* [THE PROBLEM] Return the following lines unchanged, starting at the beginning of the records and ending with the line that contains "var sketch = newSketch(context, id".

Stored data:
* * *

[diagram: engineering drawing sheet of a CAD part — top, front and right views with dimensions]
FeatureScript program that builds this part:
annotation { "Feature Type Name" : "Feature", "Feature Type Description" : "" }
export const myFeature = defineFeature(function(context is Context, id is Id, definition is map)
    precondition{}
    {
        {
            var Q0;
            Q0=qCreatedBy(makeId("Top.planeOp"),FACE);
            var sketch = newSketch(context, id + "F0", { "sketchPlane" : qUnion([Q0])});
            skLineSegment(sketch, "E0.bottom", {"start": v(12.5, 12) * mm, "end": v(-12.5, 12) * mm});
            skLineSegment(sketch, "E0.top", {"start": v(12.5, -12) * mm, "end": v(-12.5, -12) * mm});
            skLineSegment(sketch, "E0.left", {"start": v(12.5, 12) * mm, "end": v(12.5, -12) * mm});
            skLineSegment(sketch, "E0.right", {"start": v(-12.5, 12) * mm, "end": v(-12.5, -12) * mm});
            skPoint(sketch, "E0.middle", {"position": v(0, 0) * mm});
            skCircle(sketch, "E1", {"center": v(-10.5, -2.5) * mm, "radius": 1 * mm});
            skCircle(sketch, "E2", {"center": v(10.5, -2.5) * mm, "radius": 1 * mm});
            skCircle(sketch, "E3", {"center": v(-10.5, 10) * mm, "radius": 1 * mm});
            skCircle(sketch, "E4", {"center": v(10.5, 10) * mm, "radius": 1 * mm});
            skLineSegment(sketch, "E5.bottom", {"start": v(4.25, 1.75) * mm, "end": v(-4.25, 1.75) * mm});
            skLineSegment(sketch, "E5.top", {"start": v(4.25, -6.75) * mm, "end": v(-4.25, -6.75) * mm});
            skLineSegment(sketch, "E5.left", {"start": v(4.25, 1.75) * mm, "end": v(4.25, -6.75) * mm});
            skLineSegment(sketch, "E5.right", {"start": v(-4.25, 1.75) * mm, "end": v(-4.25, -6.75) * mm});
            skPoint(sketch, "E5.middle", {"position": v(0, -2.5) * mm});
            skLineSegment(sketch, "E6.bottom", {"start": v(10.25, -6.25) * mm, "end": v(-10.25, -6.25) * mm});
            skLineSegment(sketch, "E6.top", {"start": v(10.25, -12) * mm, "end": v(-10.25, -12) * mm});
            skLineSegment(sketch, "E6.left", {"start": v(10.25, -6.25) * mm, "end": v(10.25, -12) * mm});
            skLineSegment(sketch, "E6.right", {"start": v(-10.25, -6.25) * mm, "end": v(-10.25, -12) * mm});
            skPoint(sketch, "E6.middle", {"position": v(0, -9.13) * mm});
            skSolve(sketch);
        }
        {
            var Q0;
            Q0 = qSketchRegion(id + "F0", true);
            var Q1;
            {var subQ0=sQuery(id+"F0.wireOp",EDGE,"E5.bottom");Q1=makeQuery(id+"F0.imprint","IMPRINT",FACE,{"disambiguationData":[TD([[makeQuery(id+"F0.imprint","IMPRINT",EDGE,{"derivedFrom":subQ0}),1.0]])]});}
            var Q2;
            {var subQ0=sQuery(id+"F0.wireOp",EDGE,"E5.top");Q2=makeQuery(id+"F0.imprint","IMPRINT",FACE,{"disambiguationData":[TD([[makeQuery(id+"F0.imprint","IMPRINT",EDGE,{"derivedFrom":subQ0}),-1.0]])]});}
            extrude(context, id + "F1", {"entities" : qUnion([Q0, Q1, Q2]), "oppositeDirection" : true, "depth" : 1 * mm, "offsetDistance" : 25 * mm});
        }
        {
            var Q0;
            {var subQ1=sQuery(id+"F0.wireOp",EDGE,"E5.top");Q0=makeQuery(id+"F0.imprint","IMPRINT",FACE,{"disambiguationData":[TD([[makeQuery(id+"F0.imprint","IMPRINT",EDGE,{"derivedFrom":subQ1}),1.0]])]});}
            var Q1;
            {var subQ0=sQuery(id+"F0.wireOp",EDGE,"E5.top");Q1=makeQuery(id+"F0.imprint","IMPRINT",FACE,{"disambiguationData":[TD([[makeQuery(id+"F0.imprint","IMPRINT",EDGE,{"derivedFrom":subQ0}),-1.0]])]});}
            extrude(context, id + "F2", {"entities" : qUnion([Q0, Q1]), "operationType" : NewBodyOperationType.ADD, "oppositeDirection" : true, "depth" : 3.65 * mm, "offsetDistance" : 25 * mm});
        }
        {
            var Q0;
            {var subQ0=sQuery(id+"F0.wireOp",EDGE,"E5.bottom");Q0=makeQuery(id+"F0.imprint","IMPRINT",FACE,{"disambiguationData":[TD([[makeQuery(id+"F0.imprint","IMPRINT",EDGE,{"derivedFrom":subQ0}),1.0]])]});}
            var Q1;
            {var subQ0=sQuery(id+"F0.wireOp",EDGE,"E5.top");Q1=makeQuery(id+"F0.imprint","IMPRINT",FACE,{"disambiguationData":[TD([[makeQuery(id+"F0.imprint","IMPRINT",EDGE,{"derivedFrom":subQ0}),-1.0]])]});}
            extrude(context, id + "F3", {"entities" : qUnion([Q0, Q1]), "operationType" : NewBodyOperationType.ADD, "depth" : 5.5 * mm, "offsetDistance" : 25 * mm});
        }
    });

* * *

* [REPLY]
[diagram: engineering drawing sheet of a CAD part — top, front and right views with dimensions]
FeatureScript program that builds this part:
annotation { "Feature Type Name" : "Feature", "Feature Type Description" : "" }
export const myFeature = defineFeature(function(context is Context, id is Id, definition is map)
    precondition{}
    {
        {
            var Q0;
            Q0=qCreatedBy(makeId("Top.planeOp"),FACE);
            var sketch = newSketch(context, id + "F0", { "sketchPlane" : qUnion([Q0])});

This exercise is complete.